- _What you are asked to do_
Copy out every line of the records below, character for character, keeping the line order and changing nothing.

━━━ Information provided ━━━

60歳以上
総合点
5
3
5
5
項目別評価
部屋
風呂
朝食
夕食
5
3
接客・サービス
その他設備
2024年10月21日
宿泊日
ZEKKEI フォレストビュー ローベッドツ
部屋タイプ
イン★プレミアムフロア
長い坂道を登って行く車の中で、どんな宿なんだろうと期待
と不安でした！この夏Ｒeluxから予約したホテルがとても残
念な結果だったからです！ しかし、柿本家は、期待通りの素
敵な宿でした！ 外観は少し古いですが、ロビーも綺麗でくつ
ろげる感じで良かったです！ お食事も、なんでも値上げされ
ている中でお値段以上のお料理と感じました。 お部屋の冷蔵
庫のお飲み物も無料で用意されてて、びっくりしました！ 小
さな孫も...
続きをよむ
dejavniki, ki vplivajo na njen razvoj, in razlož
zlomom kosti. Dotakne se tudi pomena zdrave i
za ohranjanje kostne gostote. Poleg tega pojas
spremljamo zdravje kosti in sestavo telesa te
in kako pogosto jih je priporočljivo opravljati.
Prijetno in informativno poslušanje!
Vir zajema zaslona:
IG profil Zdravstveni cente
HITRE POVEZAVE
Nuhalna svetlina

━━━

- _Response below_
60歳以上
総合点
5
3
5
5
項目別評価
部屋
風呂
朝食
夕食
5
3
接客・サービス
その他設備
2024年10月21日
宿泊日
ZEKKEI フォレストビュー ローベッドツ
部屋タイプ
イン★プレミアムフロア
長い坂道を登って行く車の中で、どんな宿なんだろうと期待
と不安でした！この夏Ｒeluxから予約したホテルがとても残
念な結果だったからです！ しかし、柿本家は、期待通りの素
敵な宿でした！ 外観は少し古いですが、ロビーも綺麗でくつ
ろげる感じで良かったです！ お食事も、なんでも値上げされ
ている中でお値段以上のお料理と感じました。 お部屋の冷蔵
庫のお飲み物も無料で用意されてて、びっくりしました！ 小
さな孫も...
続きをよむ
dejavniki, ki vplivajo na njen razvoj, in razlož
zlomom kosti. Dotakne se tudi pomena zdrave i
za ohranjanje kostne gostote. Poleg tega pojas
spremljamo zdravje kosti in sestavo telesa te
in kako pogosto jih je priporočljivo opravljati.
Prijetno in informativno poslušanje!
Vir zajema zaslona:
IG profil Zdravstveni cente
HITRE POVEZAVE
Nuhalna svetlina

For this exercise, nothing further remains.